My graduation is coming up—Saturday to be exact. The entire idea of going through with the formal ceremony seems a little weird to me, but I’m going to force myself to follow through and try to enjoy it.
First of all, I don’t like people making a big deal over me. My sister and my niece are coming to town for the event and Robby and the children are very excited. My mom made me promise to take lots of photos and my last-living grandmother sent me a card and money and told me how proud she is of me.
Yesterday, I picked up my tickets for the event and I picked up my cap and gown. Needless to say, I was the oldest person standing in line. I was also the only person not wearing spandex and flip flops.
I felt silly. I felt out of place. I could hear that inner voice inside me saying, “You’re too old for this.”
But, I reminded myself that I needed to go through with this. I needed to come full circle with this journey I started back in September of 2010.
When I decided to go back to school in 2010, I didn’t apply for graduate school. I didn’t think I could even get in, so I decided to play it safe and take some undergrad classes and get back into the flow.
I quickly realized it was a mistake and switched to the graduate program the next quarter.
I almost quit twice. When I turned in my thesis in November and found out I was finished with my degree, I went to my car and cried.
But I didn’t have long to celebrate—I had to find a job.
I’m still trying to find a permanent job but somehow I have made it financially and I have been able to establish myself as a professional in Savannah.
So, why is the graduation important? I guess a lot of people would say it’s because I accomplished something really great and I did something a lot of other people don’t have the courage to do.
But that’s not my reason. I want my children to see that all this hard work had a greater purpose. I want them to understand that hard work pays off in the future.
Children can’t see behind the next five minutes. My children hated the idea of me going to school and going to work.

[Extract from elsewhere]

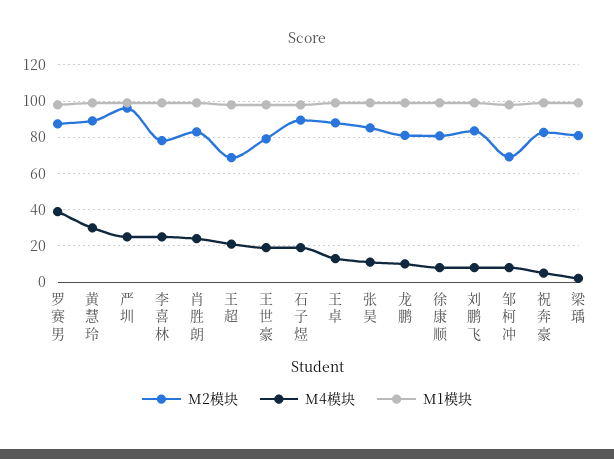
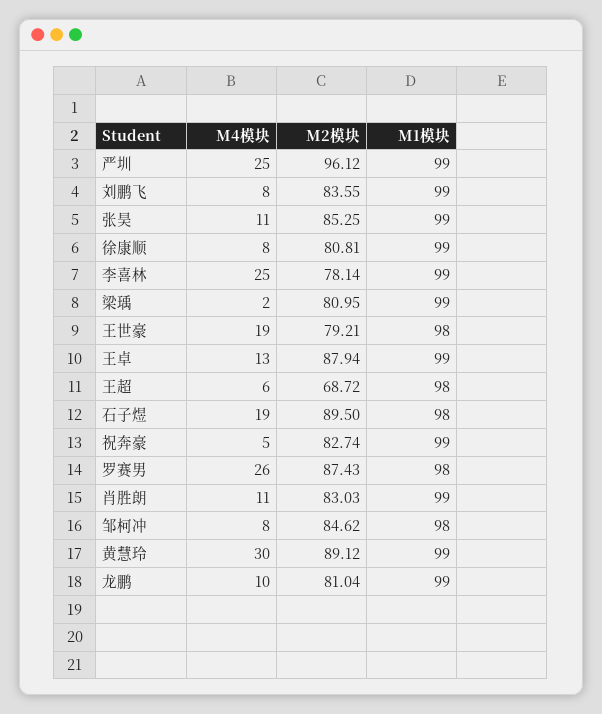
M4模块, 罗赛男: 40 -> 26
M4模块, 肖胜朗: 25 -> 11
M4模块, 王超: 20 -> 6
M2模块, 邹柯冲: 70 -> 84.62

They wanted things to stay the same and for me to stay home with them.
I had to convince them that everything would be okay and I would still be around—and I was.
They were never late for school. They never missed an activity. I still ate lunch at school with them and volunteered in their classrooms. I stayed home with them when they were sick and made sure they always had their lunch and snack for school. I hosted slumber parties and Girl Scout meetings. I sat through endless karate classes and play dates.
I hired the best sitters for the days I couldn't be at home after school or on weekends and they loved the time away from me--safely protected in their own home.
I still did everything that they were used to but I also went to school full-time.
I did mess up one time—I forgot to pack Jude’s snack for school one day. But that was it--the big mistake during those two years. I guess that’s not too bad...
I honestly don’t know how I managed to do it all. I didn’t put much thought into it. It’s just who I am.
I realize now that I was always as strong as I am now. How else could I have done all of that stuff?
Sure, I don’t need to wear a black gown and shake a bunch of hands to know I graduated. But my children need to see me—they need to see me in a different light. They need to see that moms are more than just homemakers and caretakers and free rides to the movies.
They need to see that moms are people who have dreams. Moms are people who still want to travel and stay in a hotel and order room service. Moms are people who have sexual fantasies and enjoy playing videos games in their pajamas every once in a while. Some moms like to watch gross horror movies and get tattoos. And some moms like to go to Las Vegas every once in a while and drink one of those sweet drinks in the tall glasses with super-long straws. And moms want to be respected and feel like they have accomplished something great in life.
I think so many of us grow-up and only see our moms as “moms.” This is my chance to show my children that I am so much more and that they can be more, too—they just have to understand that if you live your life with good intentions and a good heart, you don’t have to sacrifice your family or your happiness.